Work with unicode/non-unicode data from files or strings uniformly.

Project description

data is a small Python module that allows you to treat input in a singular way and leave it up to the caller to supply a byte-string, a unicode object, a file-like or a filename.

>>> open('helloworld.txt', 'w').write('hello, world from a file')

>>> from data import Data as I
>>> a = I(u'hello, world')
>>> b = I(file='helloworld.txt')
>>> c = I(open('helloworld.txt'))

>>> print unicode(a)
hello, world
>>> print unicode(b)
hello, world from a file
>>> print unicode(c)
hello, world from a file

This can be made even more convenient using the data decorator:

>>> from data.decorators import data

>>> @data('buf')
... def parse_buffer(buf, magic_mode=False):
...   return 'buf passed in as ' + repr(buf)
...

>>> parse_buffer('hello')
"buf passed in as Data(data='hello', encoding='utf8')"

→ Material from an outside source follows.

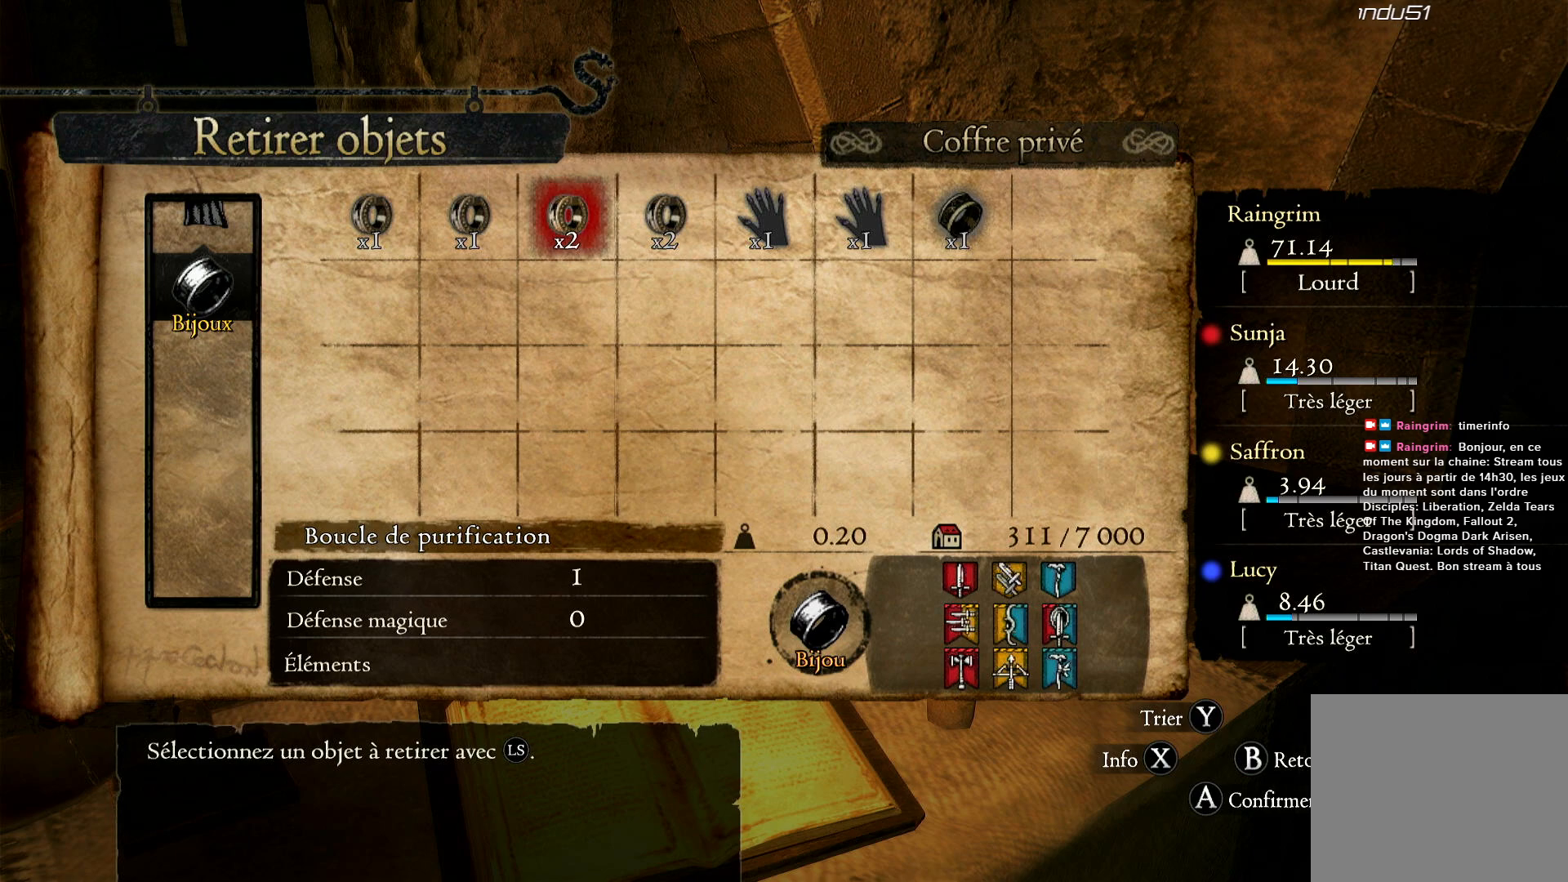
{"buttons": [], "left_stick": "center", "right_stick": "center", "events": []}
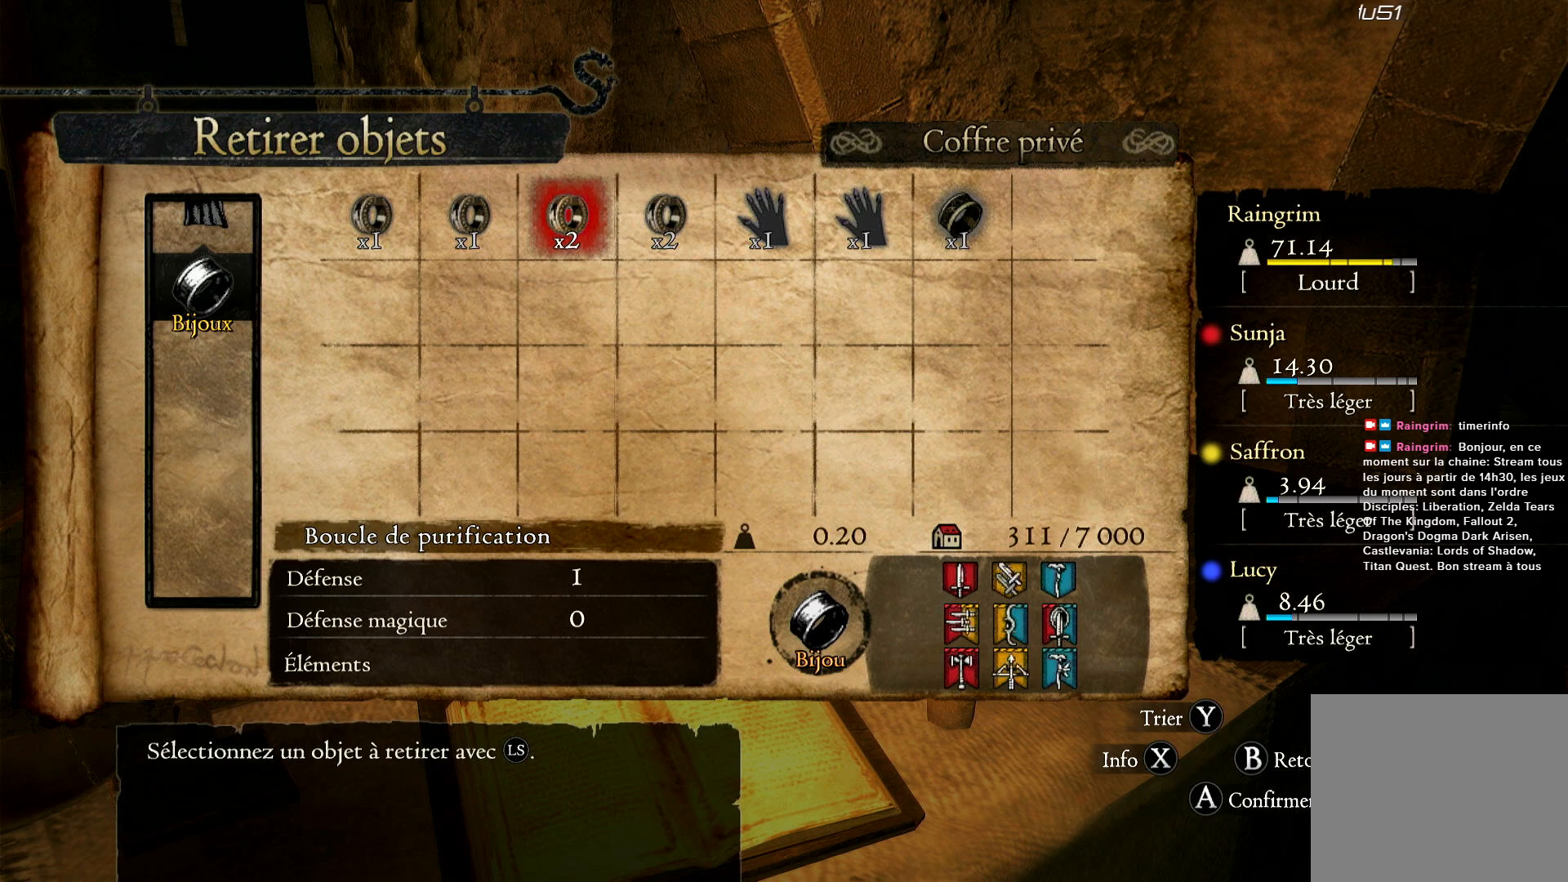
{"buttons": [], "left_stick": "center", "right_stick": "center", "events": []}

>>> rv = parse_buffer(open('helloworld.txt'))
>>> assert 'file=' in rv

Fitting in

All instances support methods like read or __str__ that make it easy to fit it into existing APIs:

>>> d = I('some data')
>>> d.read(4)
u'some'
>>> d.read(4)
u' dat'
>>> d.read(4)
u'a'
>>> e = I(u'more data')
>>> str(e)
'more data'

Note how read returns unicode. Additionally, readb is available:

>>> f = I(u'I am \xdcnicode.')
>>> f.readb()
'I am \xc3\x9cnicode.'

Every data object has an encoding attribute which is used for converting from and to unicode.

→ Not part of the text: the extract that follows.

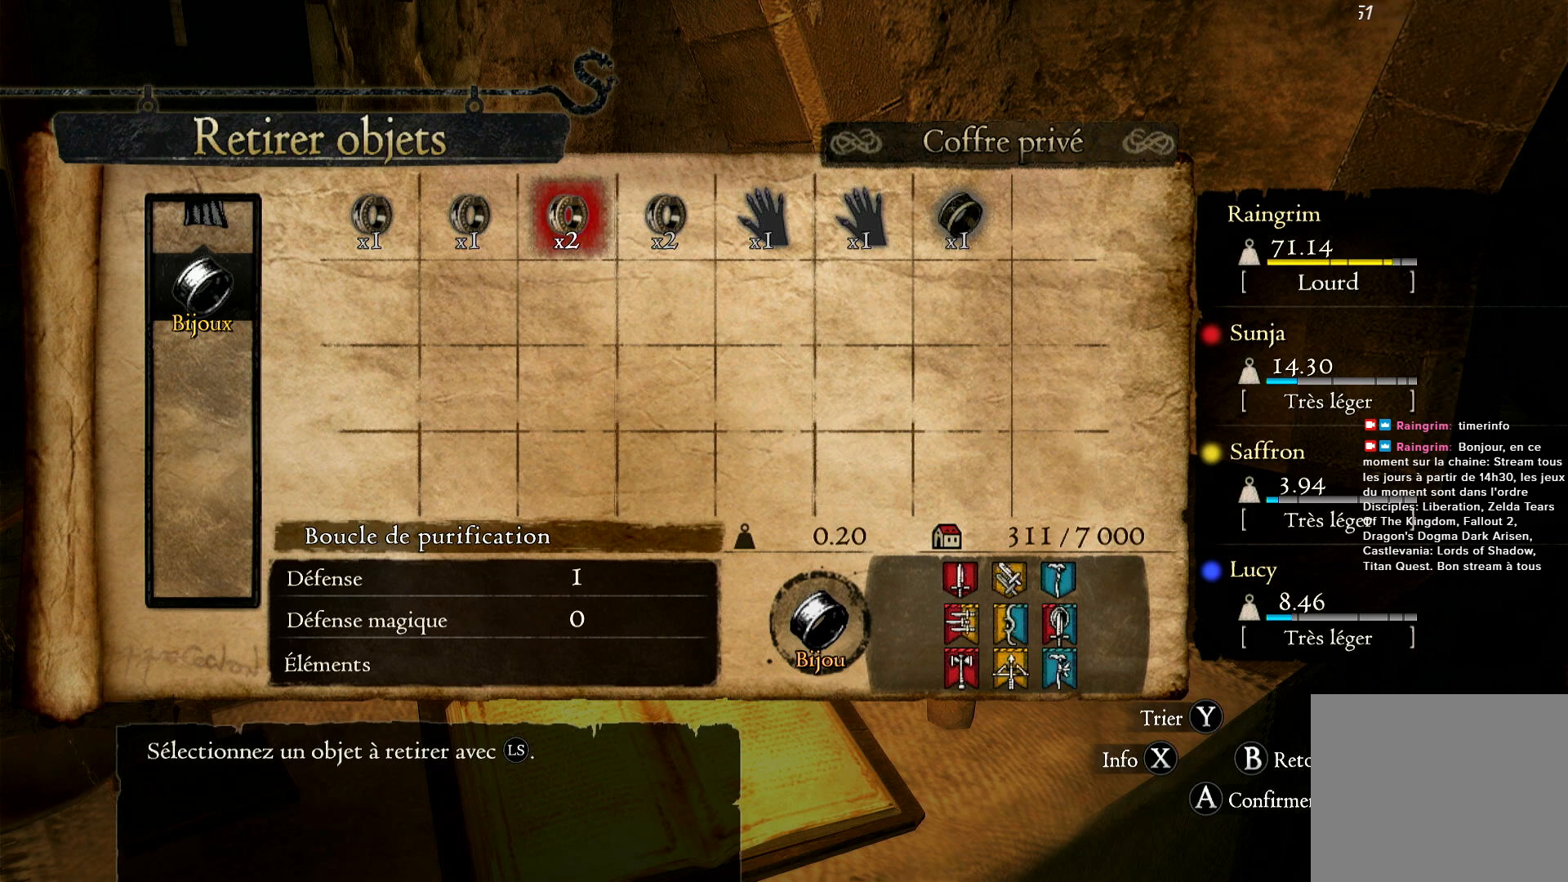
{"buttons": [], "left_stick": "center", "right_stick": "center", "events": []}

>>> g = I(u'I am \xdcnicode.', encoding='latin1')
>>> g.readb()
'I am \xdcnicode.'

Iteration and line reading are also supported:

>>> h = I('I am\nof many\nlines')
>>> h.readline()
u'I am\n'
>>> h.readlines()
[u'of many\n', u'lines']

>>> i = I('line one\nline two\n')
>>> list(iter(i))
[u'line one\n', u'line two\n']

Extras

save_to

Some useful convenience methods are available:

>>> j = I('example')
>>> j.save_to('example.txt')

The save_to method will use the most efficient way possible to save the data to a file (copyfileobj or write()). It can also be passed a file-like object:

>>> k = I('example2')
>>> with open('example2.txt', 'wb') as out:
...     k.save_to(out)
...

temp_saved

If you need the output inside a secure temporary file, temp_saved is available:

>>> l = I('goes into tmp')
>>> with l.temp_saved() as tmp:
...     print tmp.name.startswith('/tmp/tmp')
...     print l.read()
...
True
goes into tmp

temp_saved functions almost identically to tempfile.NamedTemporaryFile, with one difference: There is no delete argument. The file is removed only when the context manager exits.

Where it is useful

data can be used on both sides of an API, either while passing values in:

>>> import json
>>> from data import Data as I

>>> m = I('{"this": "json"}')
>>> json.load(m)
{u'this': u'json'}

or when getting values passed (see the data decorator example above). If necessary, you can also support APIs that allow users to pass in filenames:

>>> class Parser(object):
...   @data('input')
...   def parse(self, input, parser_opt=False):
...     return input
...   def parse_file(self, input_file, *args, **kwargs):
...     return self.parse(I(file=input_file), *args, **kwargs)
...

>>> p = Parser()
>>> p.parse_file('/dev/urandom')
Data(file='/dev/urandom', encoding='utf8')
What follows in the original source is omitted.